■ Selected extract
..............................
How to compare different language String values in JAVA? - nlp

In my web application I am using two different Languages namely English and Arabic.
I have a search box in my web application in which if we search by name or part of the name then it will retrieve the values from DB by comparing the "Hometown" of the user
Explanation:
Like if a user belongs to hometown "California" and he searches a name say "Victor" then my query will first see the people who are having the same hometown "California" and in the list of people who have "California" as hometown the "Victor" *name* will be searched and it retrieve the users having "California" as their hometown and "victor" in their name or part of the name.
The problem is if the hometown "California" is saved in English it will compare and retrieve the values. But "California" will be saved as "كاليفورنيا" in Arabic. In this case the hometown comparison fails and it cant retrieve the values.
I wish that my query should find both are same hometown and retrieve the values. Is it possible?
..............................
■ Work instructions
1) Answer these questions using the forum post about comparing English and Arabic values:
(a) Which two languages does the web application use?
(b) What does the query check first when a user searches for a name?
(c) In what form is the hometown "California" saved in Arabic?
2) Continue the forum post about comparing English and Arabic values from the point where it stops.
The records stand apart from the forum post and are separate material.

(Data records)
..............................
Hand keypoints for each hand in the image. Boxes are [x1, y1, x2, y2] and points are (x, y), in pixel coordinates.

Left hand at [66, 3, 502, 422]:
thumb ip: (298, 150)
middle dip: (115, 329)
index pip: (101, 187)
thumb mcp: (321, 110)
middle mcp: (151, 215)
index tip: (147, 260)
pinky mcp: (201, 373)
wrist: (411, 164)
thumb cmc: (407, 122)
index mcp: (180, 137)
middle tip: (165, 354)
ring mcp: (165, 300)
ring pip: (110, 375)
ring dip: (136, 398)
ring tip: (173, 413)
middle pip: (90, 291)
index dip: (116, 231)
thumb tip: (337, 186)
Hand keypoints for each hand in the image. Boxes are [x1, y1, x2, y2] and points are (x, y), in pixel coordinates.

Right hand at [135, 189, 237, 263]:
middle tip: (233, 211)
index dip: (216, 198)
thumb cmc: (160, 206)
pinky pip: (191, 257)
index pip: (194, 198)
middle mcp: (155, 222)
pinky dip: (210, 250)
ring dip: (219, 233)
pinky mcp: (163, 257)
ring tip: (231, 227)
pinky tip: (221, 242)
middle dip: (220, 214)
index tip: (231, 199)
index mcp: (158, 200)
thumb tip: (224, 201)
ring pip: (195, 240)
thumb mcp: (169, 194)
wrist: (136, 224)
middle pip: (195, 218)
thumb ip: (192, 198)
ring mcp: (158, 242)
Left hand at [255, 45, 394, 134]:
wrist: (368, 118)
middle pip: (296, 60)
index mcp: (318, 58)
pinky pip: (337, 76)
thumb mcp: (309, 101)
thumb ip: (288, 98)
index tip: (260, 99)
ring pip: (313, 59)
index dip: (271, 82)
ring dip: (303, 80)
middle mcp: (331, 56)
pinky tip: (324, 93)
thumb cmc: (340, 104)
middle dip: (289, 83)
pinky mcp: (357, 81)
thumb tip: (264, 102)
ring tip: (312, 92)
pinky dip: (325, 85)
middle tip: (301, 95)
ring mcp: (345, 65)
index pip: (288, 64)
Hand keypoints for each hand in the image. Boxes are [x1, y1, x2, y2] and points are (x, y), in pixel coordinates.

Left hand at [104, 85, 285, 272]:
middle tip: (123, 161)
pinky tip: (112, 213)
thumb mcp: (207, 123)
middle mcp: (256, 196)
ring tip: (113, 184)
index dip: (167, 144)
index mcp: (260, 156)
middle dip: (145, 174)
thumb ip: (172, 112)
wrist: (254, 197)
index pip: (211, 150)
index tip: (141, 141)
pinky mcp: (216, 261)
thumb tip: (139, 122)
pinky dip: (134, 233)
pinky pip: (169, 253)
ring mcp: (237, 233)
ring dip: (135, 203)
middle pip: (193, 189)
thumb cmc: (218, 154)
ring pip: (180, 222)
..............................
■ Task-by-task results
1)
(a) English and Arabic.
(b) It first finds the people who have the same hometown as the user.
(c) As "كاليفورنيا".

2)
What alternate I should think of for this logic for comparison. I am confused. Any suggestion please?
EDIT:
*I have an Idea such that if the hometown is got then is it possible to use Google translator or transliterator and change the hometown to another language. if it is in english then to arabic or if it is in english then to arabic and give the search results joining both. Any suggestion?*

The problem you encounter is that you want / need information in 2 or more languages and you want the user of your application to be able to use both languages. One possible approach is to keep multiple records per item and including a language code as part of the primary key, for instance if your record is
id hometown name
001 California Victor
you could introduce a language code and store
id lang hometown name
001 en California Victor
001 ar كاليفورنيا Victor
then your search would match either "California" or "كاليفورنيا" giving you the id 001, which you can then use to load all translations of your data (or just the data in the current output language.) This sceme can be used with any number of languages and has the added advantage that you don't need to prefill the table. You can add new translations for records when they become known.
(Caveat: I just repeated your arabic string, I can't read it, also 'ar' most likely isn't the correct language code for aribic but you get the idea.)

Does the Arabic sound like "California"? If so you will need to compare on a "sounds-like"-basis which will most likely result in a phoneme conversion.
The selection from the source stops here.